Later that day, when Ethan saw that Elle was calling him, he sent the call to voicemail… and the next one a few hours later, too. He’d talk to her after their meeting with Mortimer, he told himself. No reason to have a fight with his girlfriend over it, if it all turned out to be for nothing.
The next morning, Graham and Ethan sat in stunned silence before Ethan’s laptop just after they’d finished the call.
John Mortimer had loved their idea.
John Mortimer wanted to invest in their concept, with an eventual investment to the tune of nearly a billion dollars, if everything went according to plan.
It would give Mortimer a controlling interest in the company, which meant he’d hire the team to take them to the next level—to take them global. If anyone could do it, it was him.
Ethan slowly closed the laptop cover, as if in a daze. Graham broke the silence first, with a sharp, shrill laugh. Within a few seconds, Ethan started laughing too, and then the two of them were in hysterics.
“This is it,” Graham breathed at last. “This is going to make our fortunes! You know what this means? We’ll be invited to the next OGB summit! We’ll probably be presenters!”
“I know,” Ethan sat back in his chair, trying to catch his breath. At last he shook his head. “Why are we still in school? We don’t need MBAs, and it’s wasting our time!
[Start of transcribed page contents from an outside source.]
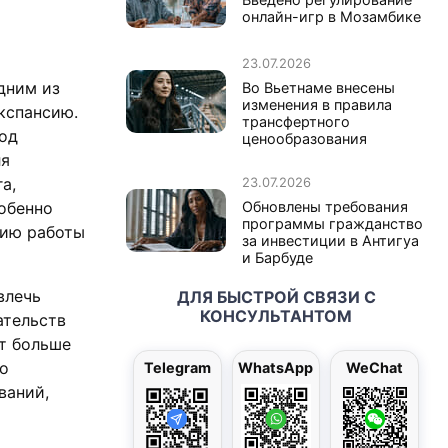
онлайн-игр в Мозамбике
23.07.2026
дним из
Во Вьетнаме внесены
изменения в правила
кспансию.
трансфертного
ход
ценообразования
ля
а,
23.07.2026
обенно
Обновлены требования
программы гражданство
анию работы
за инвестиции в Антигуа
и Барбуде
влечь
ДЛЯ БЫСТРОЙ СВЯЗИ С
КОНСУЛЬТАНТОМ
ательств
т больше
ко
Telegram
WhatsApp
WeChat
ваний,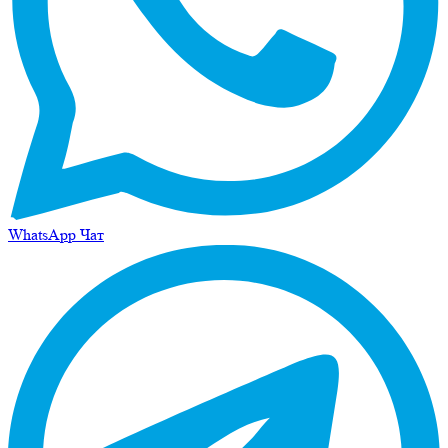
WhatsApp Чат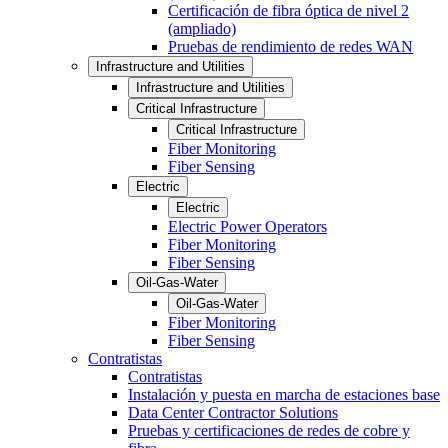
Certificación de fibra óptica de nivel 2
(ampliado)
Pruebas de rendimiento de redes WAN
Infrastructure and Utilities
Infrastructure and Utilities
Critical Infrastructure
Critical Infrastructure
Fiber Monitoring
Fiber Sensing
Electric
Electric
Electric Power Operators
Fiber Monitoring
Fiber Sensing
Oil-Gas-Water
Oil-Gas-Water
Fiber Monitoring
Fiber Sensing
Contratistas
Contratistas
Instalación y puesta en marcha de estaciones base
Data Center Contractor Solutions
Pruebas y certificaciones de redes de cobre y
Every waking second should be spent building this company!” He jammed his finger on the desk for emphasis.
Then suddenly, he remembered Elle. He grabbed his phone, and shot her a text: “Meet me for dinner at Alejandro’s at 7. I have something important to tell you.” Alejandro’s was “their” place; it was where they’d had their first date, and he’d taken her there for the anniversary of their first date, and for her birthday ever since. It was also right on the water, and quiet enough that they wouldn’t be disturbed. He didn’t ask to meet for lunch, though, because he had a lot left to do that day.
He was so busy setting up a meeting with the school registrar and some of his favorite professors that when his phone lit up with her response, he didn’t even bother to read it.